Reputation: 3
I've been looking at this all morning and I'm getting to the point I cannot see the wood forthe trees so looking to the community for suggestion and clear thought.
I'm writing an application which will read data from a password protected Zip file supplied by a third party. This format will not change (so suggestions to do so cannot be entertained) and neither will the password.
As the password on this Zip will always be the same my problem is where and how to store this password which is secure? I don't want to store it as a string in the code for obvious reasons. And as I need the actual password then storing the Hash of it isn't a route (I don't think).
I might be over thinking this and there is a simple option but like I say I've lost my tress in the wood :)
EDIT: To give more background to the constraints of this issue:
The data I have to read is in the form of a encrypted zip files. The password for which is static (eg remains the same on all files)
Many files might come through in a single day and non-regular intervals
The user of the application does not know and not allowed to know the password of the zip file (typing in isn't an option)
The application has to run as a Windows Service and process these
files automatically as they are provided and without any user
intervention.
These files and the way they are delivered and formatted is by a 3rd party and I have no control to change these parameters
These are the contraints I've been given for the project and I need to provide a solution to it. I already know storing as a string in the code is WRONG. Repeating this as your reply is not an answer!
Thank you to the community for your help :)
Upvotes: 0
Views: 227
Reputation: 105
It's possible to encrypt sections in the configuration file. The tool only works with web.config files, so if you have another type of application simply rename the app.config to web.config before running the command and change back to app.config afterwards.
Using machine store essentially restricts access to administrators on the machine, and using user store restricts access to only the account that performed the encryption command.
To encrypt:
aspnet_regiis.exe -pef "sectionName" "C:\Path\To\Application" -prov "DataProtectionConfigurationProvider"
To decrypt:
aspnet_regiis.exe -pdf "sectionName" "C:\Path\To\Application"

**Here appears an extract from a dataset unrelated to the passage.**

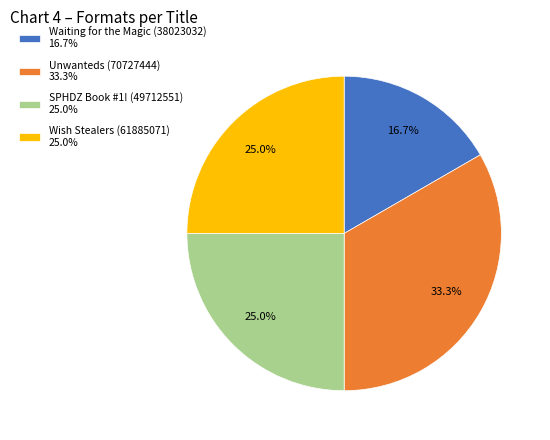

Which slice is the smallest?

Waiting for the Magic (38023032)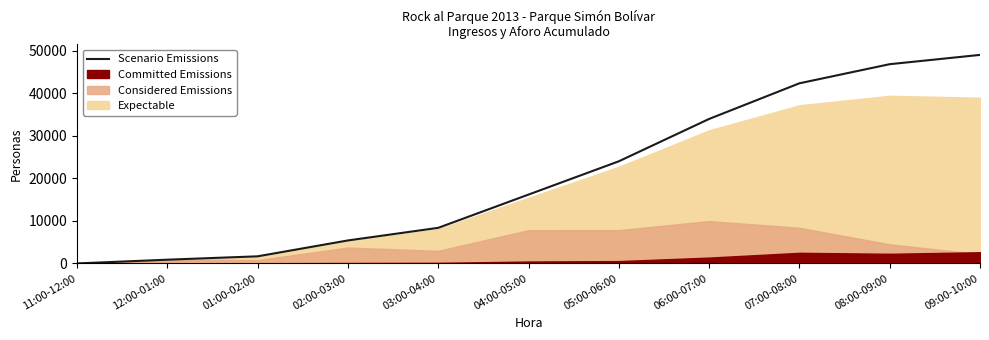

What is the label of the 6th point from the right?

04:00-05:00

Add this section to the config file:
<configProtectedData>
<providers>
<add useMachineProtection="false"
keyEntropy=""
name="CustomDataProtectionConfigurationProvider"
type="System.Configuration.DpapiProtectedConfigurationProvider, System.Configuration, Version=2.0.0.0, Culture=neutral, PublicKeyToken=b03f5f7f11d50a3a"
/>
</providers>
</configProtectedData>
To encrypt:
aspnet_regiis.exe -pef "sectionName" "C:\Path\To\Application" -prov "CustomDataProtectionConfigurationProvider"
To decrypt:
aspnet_regiis.exe -pef "sectionName" "C:\Path\To\Application" -prov "CustomDataProtectionConfigurationProvider"
Since only the user running the command can access/decrypt the data the application will need a dedicated service account, and to run commands as that user runas /profile /user:theusername cmd
can be used to start a command prompt as another user
Upvotes: 0
Reputation: 1
I would suggest here one thing.
You can not store the password directly in your application.
You can always make it a combination of something like date of birth + first 4 characters of first name + some other information
Upvotes: 0
Reputation: 62093
Nowhere. THERE IS NO WAY TO STORE A PASSWORD IN A SAFE WAY AND STILL USE IT. And yes, this is all caps. You can try to mitigate the damage, but at the end if your app can decode whatevery you use to store the password, then so can a hacker.
CODE is a bad place - not for security, but because it is REALLY unchangeable. But otherwise - no way. Simple. People tried hiding things since computers where invented. Never worked.